TEXTO SELECIONADO -

-- -- --

O trabalho estabelece ainda que, à exceção dos locais que hoje sofrem com geadas, como a região Sul do país e alguns pontos do Sudeste e a Sudoeste do Brasil, portanto tendentes a auferir vantagens com o aquecimento global, todas as demais terão uma diminuição de áreas de baixo risco para a maior parte das culturas.

Afora a clara ameaça de maior escassez na oferta de produtos do campo, o abalo econômico é também de preocupante magnitude. A Embrapa (2008, p.8) concluiu que "o aquecimento global pode comprometer a produção de alimentos, levando a perdas que começam com até R$ 7,4 bilhões em 2020, podendo atingir R$ 14 bilhões em 2070", sendo a soja a cultura potencialmente mais afetada.

Nos espaços urbanos, investigações científicas também denotam a necessidade de providências para a adaptação aos impactos previstos das mudanças climáticas.

-- -- --

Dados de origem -
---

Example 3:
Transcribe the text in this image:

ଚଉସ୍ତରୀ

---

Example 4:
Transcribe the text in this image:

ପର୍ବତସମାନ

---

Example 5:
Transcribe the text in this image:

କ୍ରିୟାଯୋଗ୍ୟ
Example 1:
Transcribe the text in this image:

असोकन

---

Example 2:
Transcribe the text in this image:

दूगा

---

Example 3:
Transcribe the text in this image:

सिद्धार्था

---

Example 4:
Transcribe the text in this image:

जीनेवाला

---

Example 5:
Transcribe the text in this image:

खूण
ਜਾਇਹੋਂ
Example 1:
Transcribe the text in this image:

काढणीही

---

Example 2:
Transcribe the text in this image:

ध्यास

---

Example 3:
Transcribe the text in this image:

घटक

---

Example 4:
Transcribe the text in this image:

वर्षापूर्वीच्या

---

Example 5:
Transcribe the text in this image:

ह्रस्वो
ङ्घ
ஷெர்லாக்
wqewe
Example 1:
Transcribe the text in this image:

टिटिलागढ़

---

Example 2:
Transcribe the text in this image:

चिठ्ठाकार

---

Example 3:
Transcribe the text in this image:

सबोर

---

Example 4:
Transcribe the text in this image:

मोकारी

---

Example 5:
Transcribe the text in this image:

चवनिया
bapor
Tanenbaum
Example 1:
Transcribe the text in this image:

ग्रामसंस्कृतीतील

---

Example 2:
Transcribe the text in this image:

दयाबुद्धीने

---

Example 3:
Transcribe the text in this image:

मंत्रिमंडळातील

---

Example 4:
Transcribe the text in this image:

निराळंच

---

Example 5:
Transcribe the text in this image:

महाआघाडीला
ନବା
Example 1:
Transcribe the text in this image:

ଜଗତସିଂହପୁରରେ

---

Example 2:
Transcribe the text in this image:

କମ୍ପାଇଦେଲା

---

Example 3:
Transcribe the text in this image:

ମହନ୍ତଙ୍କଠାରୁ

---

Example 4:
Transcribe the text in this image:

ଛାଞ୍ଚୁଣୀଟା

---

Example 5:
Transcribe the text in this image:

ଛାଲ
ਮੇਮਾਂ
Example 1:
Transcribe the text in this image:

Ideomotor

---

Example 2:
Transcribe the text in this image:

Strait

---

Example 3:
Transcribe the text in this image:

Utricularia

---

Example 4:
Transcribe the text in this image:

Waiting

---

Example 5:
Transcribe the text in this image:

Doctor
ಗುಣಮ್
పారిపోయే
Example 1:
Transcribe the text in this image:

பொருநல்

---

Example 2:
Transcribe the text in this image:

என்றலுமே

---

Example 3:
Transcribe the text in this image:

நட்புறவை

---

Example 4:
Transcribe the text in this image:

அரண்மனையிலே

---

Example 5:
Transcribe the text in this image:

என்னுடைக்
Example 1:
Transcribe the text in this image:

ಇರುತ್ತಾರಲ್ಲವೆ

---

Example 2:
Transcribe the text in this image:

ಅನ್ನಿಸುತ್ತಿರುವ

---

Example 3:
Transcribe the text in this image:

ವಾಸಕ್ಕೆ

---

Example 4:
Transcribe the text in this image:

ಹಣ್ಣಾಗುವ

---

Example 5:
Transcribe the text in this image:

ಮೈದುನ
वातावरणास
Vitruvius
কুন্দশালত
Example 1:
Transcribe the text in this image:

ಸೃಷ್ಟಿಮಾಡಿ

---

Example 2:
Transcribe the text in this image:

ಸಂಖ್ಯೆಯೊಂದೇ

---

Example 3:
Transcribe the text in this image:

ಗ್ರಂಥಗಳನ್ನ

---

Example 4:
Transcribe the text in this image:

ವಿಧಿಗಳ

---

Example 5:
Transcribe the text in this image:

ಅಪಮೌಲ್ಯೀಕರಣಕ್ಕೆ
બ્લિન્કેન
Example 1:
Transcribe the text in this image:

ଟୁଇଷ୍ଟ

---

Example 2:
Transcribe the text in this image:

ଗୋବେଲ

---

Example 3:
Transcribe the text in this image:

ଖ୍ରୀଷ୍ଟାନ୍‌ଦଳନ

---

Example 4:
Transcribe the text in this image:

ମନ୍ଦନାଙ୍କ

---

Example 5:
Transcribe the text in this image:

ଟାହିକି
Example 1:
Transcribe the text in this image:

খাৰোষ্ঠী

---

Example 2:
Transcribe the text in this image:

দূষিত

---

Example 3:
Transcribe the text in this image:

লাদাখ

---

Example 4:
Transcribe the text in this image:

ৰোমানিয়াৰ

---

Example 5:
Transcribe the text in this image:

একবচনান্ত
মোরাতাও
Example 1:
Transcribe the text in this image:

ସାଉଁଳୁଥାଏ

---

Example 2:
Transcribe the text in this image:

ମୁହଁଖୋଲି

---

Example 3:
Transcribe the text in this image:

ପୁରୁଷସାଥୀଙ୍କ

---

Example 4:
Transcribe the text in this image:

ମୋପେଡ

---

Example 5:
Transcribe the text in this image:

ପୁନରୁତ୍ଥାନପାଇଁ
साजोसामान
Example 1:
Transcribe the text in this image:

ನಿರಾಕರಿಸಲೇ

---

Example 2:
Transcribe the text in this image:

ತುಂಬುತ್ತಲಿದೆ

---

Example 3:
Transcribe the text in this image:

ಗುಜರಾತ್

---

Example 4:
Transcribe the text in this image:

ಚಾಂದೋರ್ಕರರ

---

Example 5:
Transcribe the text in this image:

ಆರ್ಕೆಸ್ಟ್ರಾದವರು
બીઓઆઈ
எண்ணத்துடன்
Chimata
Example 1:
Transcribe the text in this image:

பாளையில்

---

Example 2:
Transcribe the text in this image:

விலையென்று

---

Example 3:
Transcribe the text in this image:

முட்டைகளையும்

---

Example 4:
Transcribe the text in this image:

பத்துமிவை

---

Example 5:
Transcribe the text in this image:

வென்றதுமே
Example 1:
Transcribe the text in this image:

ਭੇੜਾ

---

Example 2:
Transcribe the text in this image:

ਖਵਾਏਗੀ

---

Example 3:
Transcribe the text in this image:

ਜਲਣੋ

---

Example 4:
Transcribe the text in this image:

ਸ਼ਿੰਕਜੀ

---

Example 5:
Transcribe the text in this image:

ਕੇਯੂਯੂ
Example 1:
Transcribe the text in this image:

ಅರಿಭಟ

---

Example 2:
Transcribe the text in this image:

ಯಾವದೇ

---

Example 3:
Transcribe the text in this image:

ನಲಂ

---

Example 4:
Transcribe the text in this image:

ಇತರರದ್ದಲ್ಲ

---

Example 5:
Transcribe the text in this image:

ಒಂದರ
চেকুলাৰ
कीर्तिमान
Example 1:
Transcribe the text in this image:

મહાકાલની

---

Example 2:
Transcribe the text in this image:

-- -- --

DETALHES DA TAREFA -
Indique, por favor, se cada afirmação abaixo concorda com o texto selecionado, respondendo sim ou não e citando literalmente as palavras do texto que decidem a resposta.
1. A região Sul do país tende a auferir vantagens com o aquecimento global.
2. Segundo a Embrapa, o milho é a cultura potencialmente mais afetada.
3. As perdas na produção de alimentos podem atingir R$ 14 bilhões em 2070.

RESULTADO DA TAREFA -
1. Sim: "à exceção dos locais que hoje sofrem com geadas, como a região Sul do país e alguns pontos do Sudeste e a Sudoeste do Brasil, portanto tendentes a auferir vantagens com o aquecimento global"
2. Não: "sendo a soja a cultura potencialmente mais afetada"
3. Sim: "podendo atingir R$ 14 bilhões em 2070"